Aku mengingat jelas pertemuan tadi seperti sedang memegang selembar foto, matanya yang sayu, rambutnya yang koyak karena tak lagi terurus, cambang kehijauan di sekitar bibir merah tipisnya dan wajahnya yang seakan-akan bicara padaku jika dia juga tak baik-baik saja empat tahun belakangan ini. Dan pelukannya, aku ingin merasakan pelukan itu lagi, aku merindukan pelukan yang sudah lama absen di hidupku. Dia terluka dan aku tak berdaya melihatnya seperti itu, andai semuanya bisa baik-baik saja.

Perjalan Solo-Selo yang biasanya memanjakan mataku dengan pemandangan perpaduan hijau dan biru yang indah dan hawa sejuk, kali ini menjadi beban berat. Aku ingin menghubungi Sobey, tapi aku tak ingin tampil seperti ini di depannya. Ada tanggung jawab untuk menjaga perasaannya setelah kejadian di pantai itu. Aku tak ingin membuatnya kecewa.

Saat aku berhenti di tikungan Irung Petruk, kaca mata membalut mata merahku, hidungku seperti tersumbat saat membeli kopi panas dan satu bungkus rokok sebelum akhirnya kutinggalkan motorku di samping warung dan aku berjalan menjauh. Mencoba menenangkan diri setelah beberapa kali dihajar air mata sialan. Emosi masih membebat diriku setelah setengah jam aku duduk sendirian di tepi jalan, kulempar jaring mataku kesegala penjuru, sambil berharap pemandangan yang terhampar di mataku dapat meminimalisir duka di dalam hatiku. Tapi aku salah, langit Selo yang murung malah menimbulkan awan mendung di hatiku, saat air mataku kembali terpacu, kukirmkan pesan singkat untuk Sobey setelah mempertimbangkan banyak hal.

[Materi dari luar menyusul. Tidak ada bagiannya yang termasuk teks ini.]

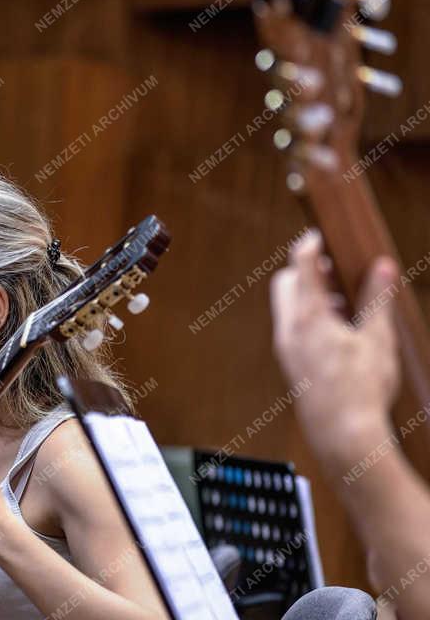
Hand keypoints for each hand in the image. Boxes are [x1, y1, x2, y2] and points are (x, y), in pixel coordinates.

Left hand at [270, 230, 400, 466]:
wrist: (341, 434)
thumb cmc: (362, 388)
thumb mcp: (378, 339)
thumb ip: (377, 300)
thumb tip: (382, 267)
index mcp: (308, 316)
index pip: (301, 266)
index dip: (310, 245)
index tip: (319, 235)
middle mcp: (289, 329)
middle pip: (285, 283)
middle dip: (305, 271)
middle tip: (334, 270)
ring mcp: (286, 347)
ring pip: (287, 307)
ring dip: (309, 295)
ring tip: (344, 301)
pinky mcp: (290, 362)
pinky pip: (292, 327)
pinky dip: (308, 317)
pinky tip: (339, 329)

Kurang lebih empat puluh menit kemudian Sobey datang dengan tatapan nanar, ia menggengam jemariku lama. Kita berdua sama-sama diam, tak memutuskan untuk berucap kata, dan menatap lurus ke depan, melihat pemandangan hijau dan biru yang menjauh menjadi kelabu. Nafasku perlahan melantun rapih, tak ada lagi gelombang emosi yang datang silih berganti, aku berhasil menguasai diri. Puntung rokok di tanganku padam dengan sekali injakan kaki, bergabung bersama belasan putung yang sedari tadi mengisi waktuku, dan Sobey masih diam, belum menguntai kata sedikitpun untukku. Ia ingin aku yang memulai.

“Ternyata, aku masih cinta sama Willy,” ungkapku menggilas sepi. Sebisa mungkin aku jujur padanya, aku tak ingin menipu diri sendiri. Tak ingin pula membohonginya.

Ada kilatan duka di matanya yang menyentil hatiku, membuatku menyesal mengatakan itu. Tapi bagaimana lagi? Memang itu yang ada di dalam hatiku. Fakta yang baru saja aku tahu.

“Aku tahu kok Bell,” jawab Sobey membuatku kaget. Hampir satu tahun aku bersamanya dan sering kali aku masih main tebak-tebakan dengan apa yang akan ia ucapkan.